### Problem to solve
For each line below, print it again exactly as shown.

### The records
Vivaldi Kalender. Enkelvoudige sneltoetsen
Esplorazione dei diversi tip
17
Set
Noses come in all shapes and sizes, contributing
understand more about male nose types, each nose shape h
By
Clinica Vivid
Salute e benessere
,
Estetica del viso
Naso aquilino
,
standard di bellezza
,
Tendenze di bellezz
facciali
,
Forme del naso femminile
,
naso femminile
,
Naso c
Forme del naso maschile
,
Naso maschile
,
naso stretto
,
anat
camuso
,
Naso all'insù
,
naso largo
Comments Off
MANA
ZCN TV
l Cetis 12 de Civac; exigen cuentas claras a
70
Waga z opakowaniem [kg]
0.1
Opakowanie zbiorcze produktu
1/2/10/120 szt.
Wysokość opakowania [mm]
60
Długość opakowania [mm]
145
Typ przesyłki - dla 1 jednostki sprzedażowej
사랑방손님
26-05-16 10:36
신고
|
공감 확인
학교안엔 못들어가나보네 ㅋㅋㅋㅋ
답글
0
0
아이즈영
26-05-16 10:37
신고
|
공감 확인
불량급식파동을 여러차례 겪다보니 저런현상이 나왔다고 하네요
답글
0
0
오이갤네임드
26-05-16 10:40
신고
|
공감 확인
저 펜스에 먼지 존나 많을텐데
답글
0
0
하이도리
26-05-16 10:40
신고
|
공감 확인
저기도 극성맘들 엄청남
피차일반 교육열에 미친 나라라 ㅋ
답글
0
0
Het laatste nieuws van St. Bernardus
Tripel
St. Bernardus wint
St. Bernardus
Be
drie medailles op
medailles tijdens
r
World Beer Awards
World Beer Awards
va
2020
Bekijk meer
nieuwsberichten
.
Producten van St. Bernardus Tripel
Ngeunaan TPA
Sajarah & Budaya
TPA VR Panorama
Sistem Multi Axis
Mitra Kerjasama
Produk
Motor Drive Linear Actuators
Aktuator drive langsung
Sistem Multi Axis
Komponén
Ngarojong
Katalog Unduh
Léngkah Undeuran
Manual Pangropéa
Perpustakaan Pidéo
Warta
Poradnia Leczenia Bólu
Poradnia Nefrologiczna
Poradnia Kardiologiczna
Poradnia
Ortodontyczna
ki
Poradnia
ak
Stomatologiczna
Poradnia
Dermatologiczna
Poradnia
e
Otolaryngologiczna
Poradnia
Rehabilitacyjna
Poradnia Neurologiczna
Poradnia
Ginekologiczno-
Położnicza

### Answer to this problem
Vivaldi Kalender. Enkelvoudige sneltoetsen
Esplorazione dei diversi tip
17
Set
Noses come in all shapes and sizes, contributing
understand more about male nose types, each nose shape h
By
Clinica Vivid
Salute e benessere
,
Estetica del viso
Naso aquilino
,
standard di bellezza
,
Tendenze di bellezz
facciali
,
Forme del naso femminile
,
naso femminile
,
Naso c
Forme del naso maschile
,
Naso maschile
,
naso stretto
,
anat
camuso
,
Naso all'insù
,
naso largo
Comments Off
MANA
ZCN TV
l Cetis 12 de Civac; exigen cuentas claras a
70
Waga z opakowaniem [kg]
0.1
Opakowanie zbiorcze produktu
1/2/10/120 szt.
Wysokość opakowania [mm]
60
Długość opakowania [mm]
145
Typ przesyłki - dla 1 jednostki sprzedażowej
사랑방손님
26-05-16 10:36
신고
|
공감 확인
학교안엔 못들어가나보네 ㅋㅋㅋㅋ
답글
0
0
아이즈영
26-05-16 10:37
신고
|
공감 확인
불량급식파동을 여러차례 겪다보니 저런현상이 나왔다고 하네요
답글
0
0
오이갤네임드
26-05-16 10:40
신고
|
공감 확인
저 펜스에 먼지 존나 많을텐데
답글
0
0
하이도리
26-05-16 10:40
신고
|
공감 확인
저기도 극성맘들 엄청남
피차일반 교육열에 미친 나라라 ㅋ
답글
0
0
Het laatste nieuws van St. Bernardus
Tripel
St. Bernardus wint
St. Bernardus
Be
drie medailles op
medailles tijdens
r
World Beer Awards
World Beer Awards
va
2020
Bekijk meer
nieuwsberichten
.
Producten van St. Bernardus Tripel
Ngeunaan TPA
Sajarah & Budaya
TPA VR Panorama
Sistem Multi Axis
Mitra Kerjasama
Produk
Motor Drive Linear Actuators
Aktuator drive langsung
Sistem Multi Axis
Komponén
Ngarojong
Katalog Unduh
Léngkah Undeuran
Manual Pangropéa
Perpustakaan Pidéo
Warta
Poradnia Leczenia Bólu
Poradnia Nefrologiczna
Poradnia Kardiologiczna
Poradnia
Ortodontyczna
ki
Poradnia
ak
Stomatologiczna
Poradnia
Dermatologiczna
Poradnia
e
Otolaryngologiczna
Poradnia
Rehabilitacyjna
Poradnia Neurologiczna
Poradnia
Ginekologiczno-
Położnicza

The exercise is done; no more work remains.